The country has had a tough year economically. The South African economy was hard-hit by an extended platinum mine worker strike in the first half of 2014, which was followed by further labour unrest in the gold and metal sectors. Its currency has stormed past R11.00 to the dollar, and there seems little chance of a recovery in the last few months of the year.
The wider economic impact of the strikes, as well as further pressure on consumers across the country, had economists warning of a possible recession.
The argument for non-Islamic sovereigns issuing sukuk, which are a difficult and laborious type of trade to structure, is typically built on two main pillars.
Firstly, that eventually the diversification of funding will bring down yields on a country’s conventional paper. Secondly, that printing sukuk helps tighten ties to the Middle East and the world of Islamic finance — the UK and Luxembourg both said that this second rationale was the main goal in their sukuk plans.
But lowering average funding costs via the use of sukuk is a long game. Turkey paid 25bp over its conventional curve for its most recent sukuk and South Africa is expected to be priced similarly. Even Indonesia — after five years of regular sukuk sales — has only cut its sukuk premium to 15bp-30bp. Sukuk is a format that should be used by issuers that can pay that extra without too much hand wringing, or that can price sukuk flat to the conventional curve. South Africa is in neither camp, and nor has it run out of demand for its conventional paper.

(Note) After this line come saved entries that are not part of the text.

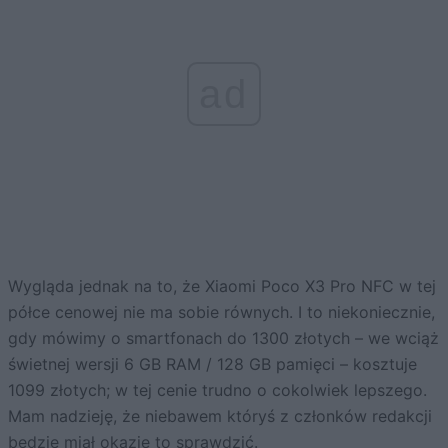
ad
Wygląda jednak na to, że Xiaomi Poco X3 Pro NFC w tej
półce cenowej nie ma sobie równych. I to niekoniecznie,
gdy mówimy o smartfonach do 1300 złotych – we wciąż
świetnej wersji 6 GB RAM / 128 GB pamięci – kosztuje
1099 złotych; w tej cenie trudno o cokolwiek lepszego.
Mam nadzieję, że niebawem któryś z członków redakcji
będzie miał okazję to sprawdzić.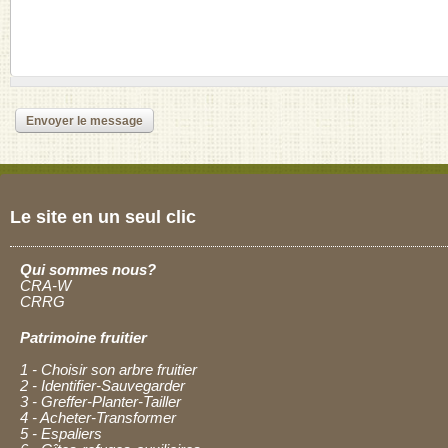
Le site en un seul clic
Qui sommes nous?
CRA-W
CRRG
Patrimoine fruitier
1 - Choisir son arbre fruitier
2 - Identifier-Sauvegarder
3 - Greffer-Planter-Tailler
4 - Acheter-Transformer
5 - Espaliers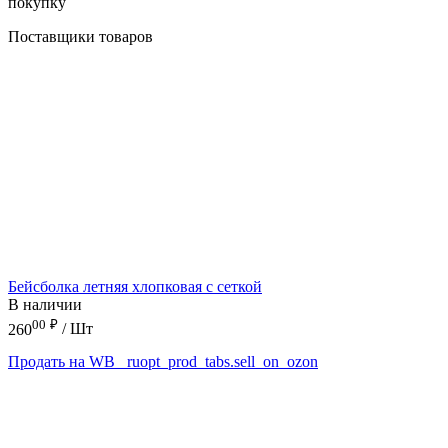
покупку
Поставщики товаров
Бейсболка летняя хлопковая с сеткой
В наличии
00
₽
260
/ Шт
Продать на WB
_ruopt_prod_tabs.sell_on_ozon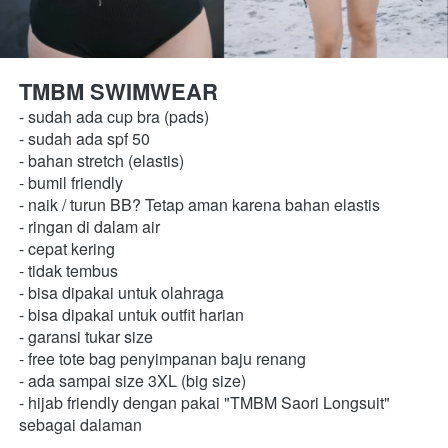
TMBM SWIMWEAR 
- sudah ada cup bra (pads) 
- sudah ada spf 50 
- bahan stretch (elastis) 
- bumil friendly 
- naik / turun BB? Tetap aman karena bahan elastis
- ringan di dalam air 
- cepat kering 
- tidak tembus 
- bisa dipakai untuk olahraga 
- bisa dipakai untuk outfit harian 
- garansi tukar size 
- free tote bag penyimpanan baju renang 
- ada sampai size 3XL (big size) 
- hijab friendly dengan pakai "TMBM Saori Longsuit" 
sebagai dalaman  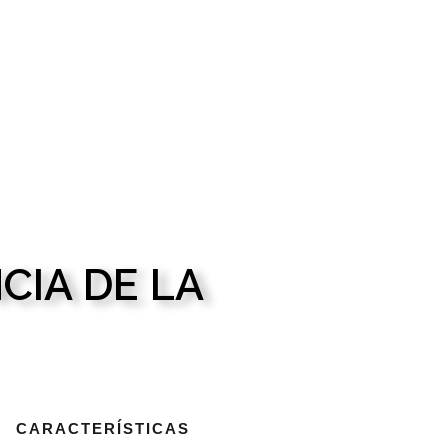
CIA DE LA
CARACTERÍSTICAS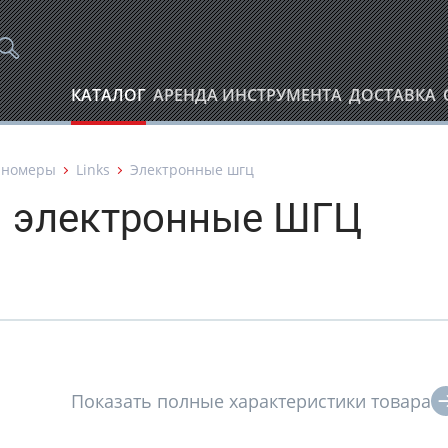
КАТАЛОГ
АРЕНДА ИНСТРУМЕНТА
ДОСТАВКА
иномеры
Links
Электронные шгц
 электронные ШГЦ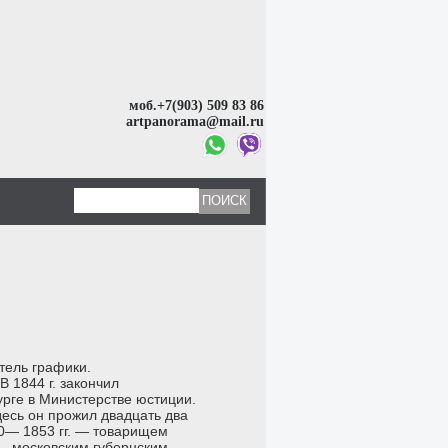
моб.+7(903) 509 83 86
artpanorama@mail.ru
тель графики.
В 1844 г. закончил
рге в Министерстве юстиции.
Здесь он прожил двадцать два
50— 1853 гг. — товарищем
 — московским губернским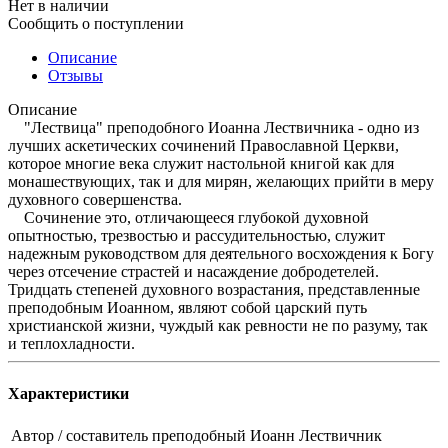
Нет в наличии
Сообщить о поступлении
Описание
Отзывы
Описание
"Лествица" преподобного Иоанна Лествичника - одно из
лучших аскетических сочинений Православной Церкви,
которое многие века служит настольной книгой как для
монашествующих, так и для мирян, желающих прийти в меру
духовного совершенства.
Сочинение это, отличающееся глубокой духовной
опытностью, трезвостью и рассудительностью, служит
надежным руководством для деятельного восхождения к Богу
через отсечение страстей и насаждение добродетелей.
Тридцать степеней духовного возрастания, представленные
преподобным Иоанном, являют собой царский путь
христианской жизни, чуждый как ревности не по разуму, так
и теплохладности.
Характеристики
Автор / составитель
преподобный Иоанн Лествичник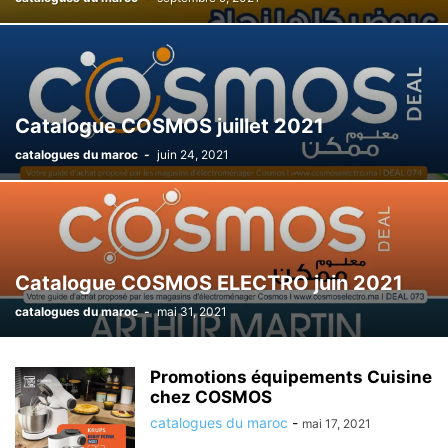
Catalogue COSMOS juillet 2021
catalogues du maroc
-
juin 24, 2021
Catalogue COSMOS ELECTRO juin 2021
catalogues du maroc
-
mai 31, 2021
Promotions équipements Cuisine
chez COSMOS
catalogues du maroc
-
mai 17, 2021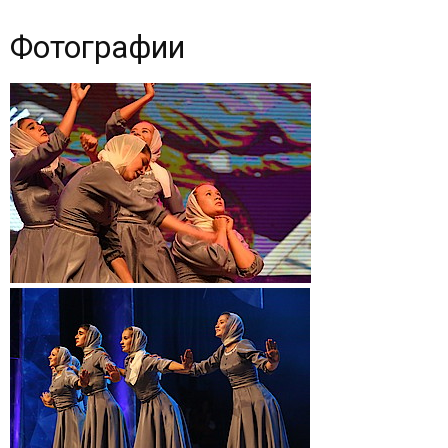
Фотографии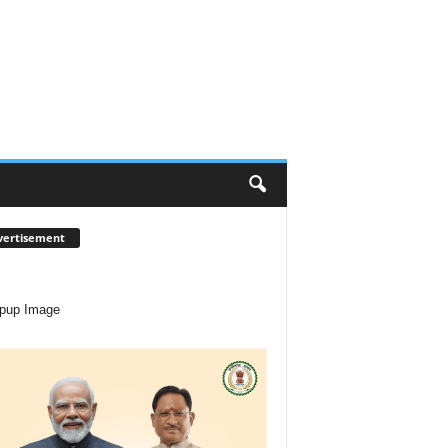
vertisement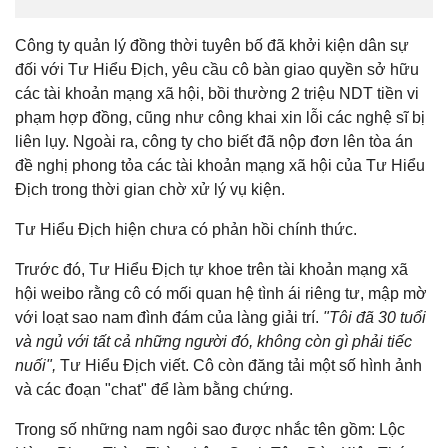
Công ty quản lý đồng thời tuyên bố đã khởi kiện dân sự
đối với Tư Hiểu Địch, yêu cầu cô bàn giao quyền sở hữu
các tài khoản mạng xã hội, bồi thường 2 triệu NDT tiền vi
phạm hợp đồng, cũng như công khai xin lỗi các nghệ sĩ bị
liên lụy. Ngoài ra, công ty cho biết đã nộp đơn lên tòa án
đề nghị phong tỏa các tài khoản mạng xã hội của Tư Hiểu
Địch trong thời gian chờ xử lý vụ kiện.
Tư Hiểu Địch hiện chưa có phản hồi chính thức.
Trước đó, Tư Hiểu Địch tự khoe trên tài khoản mạng xã
hội weibo rằng cô có mối quan hệ tình ái riêng tư, mập mờ
với loạt sao nam đình đám của làng giải trí.
"Tôi đã 30 tuổi
và ngủ với tất cả những người đó, không còn gì phải tiếc
nuối",
Tư Hiểu Địch viết. Cô còn đăng tải một số hình ảnh
và các đoạn "chat" để làm bằng chứng.
Trong số những nam ngôi sao được nhắc tên gồm: Lộc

Neither has the sovereign shown a strong desire to become a hub of Islamic financing. The UK has several Islamic banks and the London Stock Exchange boasts a bevy of listed sukuk. Hong Kong has Malaysia — the sukuk market’s most prolific country — on its doorstep. South Africa has no strong links to the Islamic world, which itself raises questions for Islamic accounts considering buying this debt. While the documentation may be Shariah compliant, it is difficult to think of South Africa as chiming in perfect harmony with the growth of that market, as the UK does for example with its six Islamic banks.
While the Islamic investor base is undoubtedly keen to geographically diversify their holdings, some market participants have questioned whether Islamic investors should be buying paper of an issuer with such weak connections to Islam, as they have questioned the sukuk plans of Goldman Sachs and Russia.
South Africa should be applauded for the sophisticated spirit in which it has approached the capital markets, but it seems a strange time and place for sukuk.